Rewrite all of the lines below, replacing "collectors" with "collected by" wherever it appears and leaving everything else unchanged.
______________________________
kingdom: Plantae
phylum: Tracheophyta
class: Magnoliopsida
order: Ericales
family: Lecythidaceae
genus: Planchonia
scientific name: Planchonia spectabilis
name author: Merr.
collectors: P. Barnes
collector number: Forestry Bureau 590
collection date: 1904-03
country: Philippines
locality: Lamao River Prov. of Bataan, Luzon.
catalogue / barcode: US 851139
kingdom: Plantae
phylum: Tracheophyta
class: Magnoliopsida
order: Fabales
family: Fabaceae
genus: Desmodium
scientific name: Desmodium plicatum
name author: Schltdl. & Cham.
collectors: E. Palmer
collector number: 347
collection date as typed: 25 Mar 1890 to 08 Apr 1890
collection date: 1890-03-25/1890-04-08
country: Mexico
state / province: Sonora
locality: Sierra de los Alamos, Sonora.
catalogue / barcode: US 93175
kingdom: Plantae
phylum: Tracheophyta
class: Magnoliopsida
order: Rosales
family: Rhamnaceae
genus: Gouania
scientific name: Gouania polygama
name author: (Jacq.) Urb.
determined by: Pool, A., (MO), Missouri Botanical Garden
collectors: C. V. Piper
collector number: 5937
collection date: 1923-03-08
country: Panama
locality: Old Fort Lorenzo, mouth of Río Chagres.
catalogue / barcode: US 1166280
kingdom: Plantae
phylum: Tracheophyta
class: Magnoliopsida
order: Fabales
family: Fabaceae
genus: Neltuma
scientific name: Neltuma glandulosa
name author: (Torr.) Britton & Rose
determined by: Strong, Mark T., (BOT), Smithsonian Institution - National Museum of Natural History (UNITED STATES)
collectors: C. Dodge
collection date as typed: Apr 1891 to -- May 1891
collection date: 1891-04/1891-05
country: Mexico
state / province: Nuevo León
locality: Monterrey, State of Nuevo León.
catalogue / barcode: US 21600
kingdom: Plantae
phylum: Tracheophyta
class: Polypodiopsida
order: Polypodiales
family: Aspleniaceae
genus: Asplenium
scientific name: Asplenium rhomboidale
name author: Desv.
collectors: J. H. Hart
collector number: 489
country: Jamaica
______________________________
Worked solution:
kingdom: Plantae
phylum: Tracheophyta
class: Magnoliopsida
order: Ericales
family: Lecythidaceae
genus: Planchonia
scientific name: Planchonia spectabilis
name author: Merr.
collected by: P. Barnes
collector number: Forestry Bureau 590
collection date: 1904-03
country: Philippines
locality: Lamao River Prov. of Bataan, Luzon.
catalogue / barcode: US 851139
kingdom: Plantae
phylum: Tracheophyta
class: Magnoliopsida
order: Fabales
family: Fabaceae
genus: Desmodium
scientific name: Desmodium plicatum
name author: Schltdl. & Cham.
collected by: E. Palmer
collector number: 347
collection date as typed: 25 Mar 1890 to 08 Apr 1890
collection date: 1890-03-25/1890-04-08
country: Mexico
state / province: Sonora
locality: Sierra de los Alamos, Sonora.
catalogue / barcode: US 93175
kingdom: Plantae
phylum: Tracheophyta
class: Magnoliopsida
order: Rosales
family: Rhamnaceae
genus: Gouania
scientific name: Gouania polygama
name author: (Jacq.) Urb.
determined by: Pool, A., (MO), Missouri Botanical Garden
collected by: C. V. Piper
collector number: 5937
collection date: 1923-03-08
country: Panama
locality: Old Fort Lorenzo, mouth of Río Chagres.
catalogue / barcode: US 1166280
kingdom: Plantae
phylum: Tracheophyta
class: Magnoliopsida
order: Fabales
family: Fabaceae
genus: Neltuma
scientific name: Neltuma glandulosa
name author: (Torr.) Britton & Rose
determined by: Strong, Mark T., (BOT), Smithsonian Institution - National Museum of Natural History (UNITED STATES)
collected by: C. Dodge
collection date as typed: Apr 1891 to -- May 1891
collection date: 1891-04/1891-05
country: Mexico
state / province: Nuevo León
locality: Monterrey, State of Nuevo León.
catalogue / barcode: US 21600
kingdom: Plantae
phylum: Tracheophyta
class: Polypodiopsida
order: Polypodiales
family: Aspleniaceae
genus: Asplenium
scientific name: Asplenium rhomboidale
name author: Desv.
collected by: J. H. Hart
collector number: 489
country: Jamaica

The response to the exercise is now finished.